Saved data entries

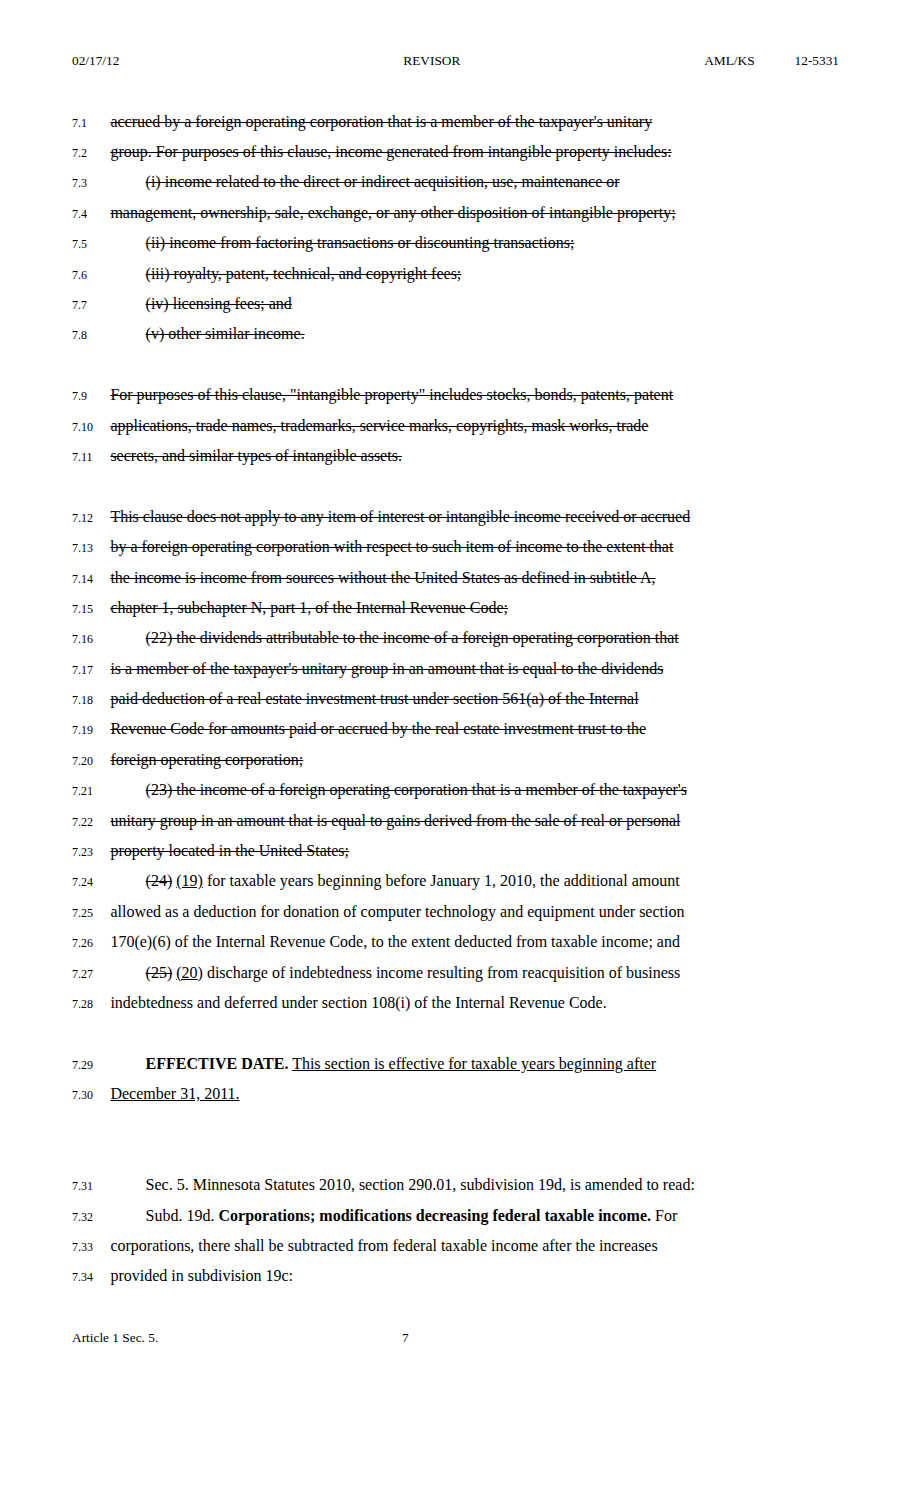02/17/12 REVISOR AML/KS 12-5331
7.1 accrued by a foreign operating corporation that is a member of the taxpayer's unitary
7.2 group. For purposes of this clause, income generated from intangible property includes:
7.3(i) income related to the direct or indirect acquisition, use, maintenance or
7.4 management, ownership, sale, exchange, or any other disposition of intangible property;
7.5(ii) income from factoring transactions or discounting transactions;
7.6(iii) royalty, patent, technical, and copyright fees;
7.7(iv) licensing fees; and
7.8(v) other similar income.
7.9 For purposes of this clause, "intangible property" includes stocks, bonds, patents, patent
7.10 applications, trade names, trademarks, service marks, copyrights, mask works, trade
7.11 secrets, and similar types of intangible assets.
7.12 This clause does not apply to any item of interest or intangible income received or accrued
7.13 by a foreign operating corporation with respect to such item of income to the extent that
7.14 the income is income from sources without the United States as defined in subtitle A,
7.15 chapter 1, subchapter N, part 1, of the Internal Revenue Code;
7.16(22) the dividends attributable to the income of a foreign operating corporation that
7.17 is a member of the taxpayer's unitary group in an amount that is equal to the dividends
7.18 paid deduction of a real estate investment trust under section 561(a) of the Internal
7.19 Revenue Code for amounts paid or accrued by the real estate investment trust to the
7.20 foreign operating corporation;
7.21(23) the income of a foreign operating corporation that is a member of the taxpayer's
7.22 unitary group in an amount that is equal to gains derived from the sale of real or personal
7.23 property located in the United States;
7.24(24) (19) for taxable years beginning before January 1, 2010, the additional amount
7.25 allowed as a deduction for donation of computer technology and equipment under section
7.26170(e)(6) of the Internal Revenue Code, to the extent deducted from taxable income; and
7.27(25) (20) discharge of indebtedness income resulting from reacquisition of business
7.28 indebtedness and deferred under section 108(i) of the Internal Revenue Code.
7.29 EFFECTIVE DATE. This section is effective for taxable years beginning after
7.30 December 31, 2011.
7.31 Sec. 5. Minnesota Statutes 2010, section 290.01, subdivision 19d, is amended to read:
7.32 Subd. 19d. Corporations; modifications decreasing federal taxable income. For
7.33 corporations, there shall be subtracted from federal taxable income after the increases
7.34 provided in subdivision 19c:
Article 1 Sec. 5. 7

TRY IT:
Among the entries above, find the line with "7.28 indebtedness and" and the line with "7.31 Sec. 5."; give again exactly these two lines and all lines between them.

RESPONSE AREA:
7.28 indebtedness and deferred under section 108(i) of the Internal Revenue Code.
7.29 EFFECTIVE DATE. This section is effective for taxable years beginning after
7.30 December 31, 2011.
7.31 Sec. 5. Minnesota Statutes 2010, section 290.01, subdivision 19d, is amended to read:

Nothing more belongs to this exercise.